Ok, my setup would be more like 70W idle, and 100W under load, which is 5x more power consumption, but it pays off in effectivness and use. And you can always upgrade if you feel like it, or you have it intended for something else (just add more storage, Blueray, TV tuner etc to make server, PVR, media center or similar). With Eee Box you can't do it :/ So overall, with current price, I'd rather build my own CHEAP CUSTOM PC FOR SAME AMOUNT OF MONEY than buy Eee Box. Though it is small and cute, it's use beyond surfing, mailing, and some stereo-music listening is.. almost zero..

It CAN NOT be used (effectively):
- as media player of any kind (as it lacks everything - power, storage, optical disc, surround outputs; meaning you can't play DVDs, audio CDs, can't stream media cos streaming+decoding would kill CPU, storage is too small for anything but DivX/Xvid, and outputs are severly lacking for anything but stereo sound+monitor)
- as home server (as it lacks storage and expansion options.. and USB disk is not an option for home server like mentioned in comments above, as it's slower, and more costly than plugging few more drives in cheap custom computer as I've described above)

It CAN be used as a PC that you'll use ONLY to access Internet with, and perhaps in stores like feelingshorter said in point 4 because those "store PCs" are better of without optical drive (less chance of people poking them and braking something) and being as small as possible is good as you can hide them in drawer or something. But even for those limited uses, I'd still make it an option only if space/design is important, and if you have space to place/hide a standard smaller PC case or even midi tower, than it's always better to pick the common PC.

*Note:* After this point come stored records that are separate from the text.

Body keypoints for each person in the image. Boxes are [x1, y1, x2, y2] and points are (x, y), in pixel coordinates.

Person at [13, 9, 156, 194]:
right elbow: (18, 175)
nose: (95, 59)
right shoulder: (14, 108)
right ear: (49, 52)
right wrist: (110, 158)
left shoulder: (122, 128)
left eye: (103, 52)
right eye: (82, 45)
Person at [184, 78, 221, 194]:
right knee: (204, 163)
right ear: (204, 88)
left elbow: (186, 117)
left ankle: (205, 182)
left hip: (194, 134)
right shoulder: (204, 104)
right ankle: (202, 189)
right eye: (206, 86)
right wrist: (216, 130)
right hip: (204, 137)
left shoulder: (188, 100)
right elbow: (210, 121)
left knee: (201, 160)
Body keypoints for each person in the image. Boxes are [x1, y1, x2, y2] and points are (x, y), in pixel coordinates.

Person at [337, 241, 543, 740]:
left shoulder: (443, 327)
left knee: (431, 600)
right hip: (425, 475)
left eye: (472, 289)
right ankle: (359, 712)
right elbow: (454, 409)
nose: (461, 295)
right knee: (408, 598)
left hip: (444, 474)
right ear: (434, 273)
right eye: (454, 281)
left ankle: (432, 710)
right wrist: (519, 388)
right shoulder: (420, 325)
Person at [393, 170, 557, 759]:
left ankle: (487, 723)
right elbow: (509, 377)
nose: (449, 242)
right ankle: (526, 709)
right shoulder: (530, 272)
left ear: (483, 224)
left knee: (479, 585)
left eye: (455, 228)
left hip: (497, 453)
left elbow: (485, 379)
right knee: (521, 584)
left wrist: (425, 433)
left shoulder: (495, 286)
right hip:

This Eee Box should have been cheaper. Much cheaper. And competely fanless. Now than we could be talking about more use out of it. But so far, it's a failure :/

Reply
RE: It is too expensive for what you get! by AssBall, 615 days ago
So you build a big, heavy, loud, powerhungry web surfing machine...

Good luck getting Newegg to ship all that for free. Oh, and go ahead and add Windows for 100$. Also add a wireless card, an SD card reader and bluetooth.

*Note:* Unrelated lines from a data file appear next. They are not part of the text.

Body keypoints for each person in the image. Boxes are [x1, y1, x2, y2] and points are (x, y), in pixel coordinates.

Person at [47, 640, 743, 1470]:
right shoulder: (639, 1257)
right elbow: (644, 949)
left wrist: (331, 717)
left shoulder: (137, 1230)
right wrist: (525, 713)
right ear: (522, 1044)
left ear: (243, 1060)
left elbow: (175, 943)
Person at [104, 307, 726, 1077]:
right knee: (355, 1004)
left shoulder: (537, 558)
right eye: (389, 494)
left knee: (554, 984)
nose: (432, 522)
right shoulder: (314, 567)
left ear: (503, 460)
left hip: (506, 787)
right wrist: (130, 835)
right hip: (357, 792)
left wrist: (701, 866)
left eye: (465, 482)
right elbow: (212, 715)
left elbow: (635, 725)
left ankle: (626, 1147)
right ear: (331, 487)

Total costs aren't looking so comparable anymore are they? Not to mention The eee works right out of the box and is supported by a single technical line and single warranty.

Reply
SDTV recorder? by eeebox, 616 days ago
People go on about it not being usable as a Media streamer, can't do HD yada yada...but is it powerful enough to be used as a SDTV recorder using a USB DVB-T tuner? I'm not even too fussed about record and play at the same time, simply record. It's been confirmed it can play 4.5Mbps 720p H.264 at 90% and 720p Divx fine so that means it should be able to play SD perfectly fine, so how would it handle the encoding side of it for recording?

Seeing as though it'll cost only a little bit more than an average HDD TV recorder I want to get an eeebox for use as a compact low power HDD SDTV recorder with easily replacable HDD and a web browser (Splashtop ftw) and the VESA mounting to the back of a TV is perfect as I use my TV as a monitor.